Why the Yen Carry Trade May Return
If the dollar becomes more expensive to borrow while the yen isn't at risk of running away to the upside, the wider interest rate gap between the US and Japan will make Japan the preferred funding source once again.
As the risk of yen revaluation in deflationary Japan exceeded the risk of dollar inflation in the US -- where the Federal Reserve declared its intentions to have inflation rise and then abjured responsibility for inflation when it did rise and as Japan’s customers were forced into “must-do” trades for buying the yen to pay their Japanese suppliers -- why would anyone take the risk of borrowing the yen when they could borrow the dollar instead?
Now we are faced with the situation noted here yesterday (see Central Banks Proved a Negative) where the G-7 central banks have arrested the upward spike in the yen threatened after the country’s disasters and affirmed the old highs just under 80 as resistance. The net result of this move is a global borrower can now borrow the yen without fear of further revaluation.
The Dollar Carry Into the Yen
If we turn the trade around and look at the two components of the dollar carry into the yen, the interest rate spread and the spot rate return, we can see just how meaningless the interest rate component has been since the US went to a zero interest rate policy in December 2008. The spot rate return on borrowing the dollar and lending the yen has moved higher as Japan has been unable to break away from its deflationary miasma while the Federal Reserve has convinced investors the US will, one day, defeat the deflation that never existed.

Reviving the Yen Carry Trade
If the US does adopt an exit strategy from QE2 and the dollar becomes more expensive to borrow while the yen is not at risk of running away to the upside, the wider interest rate gap between the US and Japan will make Japan the preferred funding source once again. As noted last November, this has not been the case since the financial crisis; we can match the carry return of the dollar into a basket of emerging market currencies quite closely, but the yen carry trade has been irrelevant.

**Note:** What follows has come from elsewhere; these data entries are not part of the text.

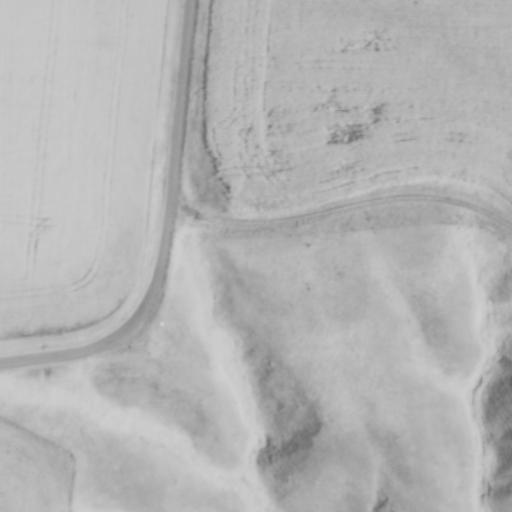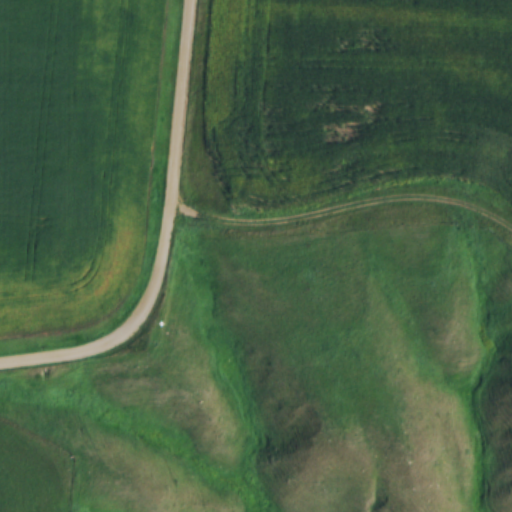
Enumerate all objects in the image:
road: (344, 203)
road: (168, 237)
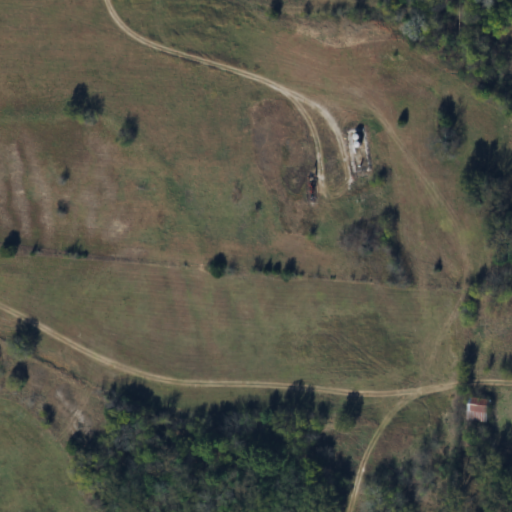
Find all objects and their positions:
road: (495, 375)
building: (477, 409)
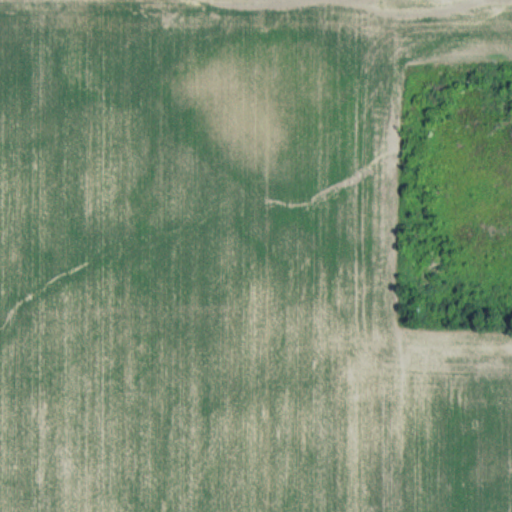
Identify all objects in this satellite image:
crop: (256, 256)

Where does this lead? If the dollar carry seized the baton from the yen carry trade and allowed all manner of emerging market assets to shoot higher in 2009 and most of 2010, then the yen carry trade can return the favor and finance the US should the Federal Reserve adopt an exit strategy. We would tighten; they would un-tighten for us.
That would be quite bullish for US financial assets should events unfold this way.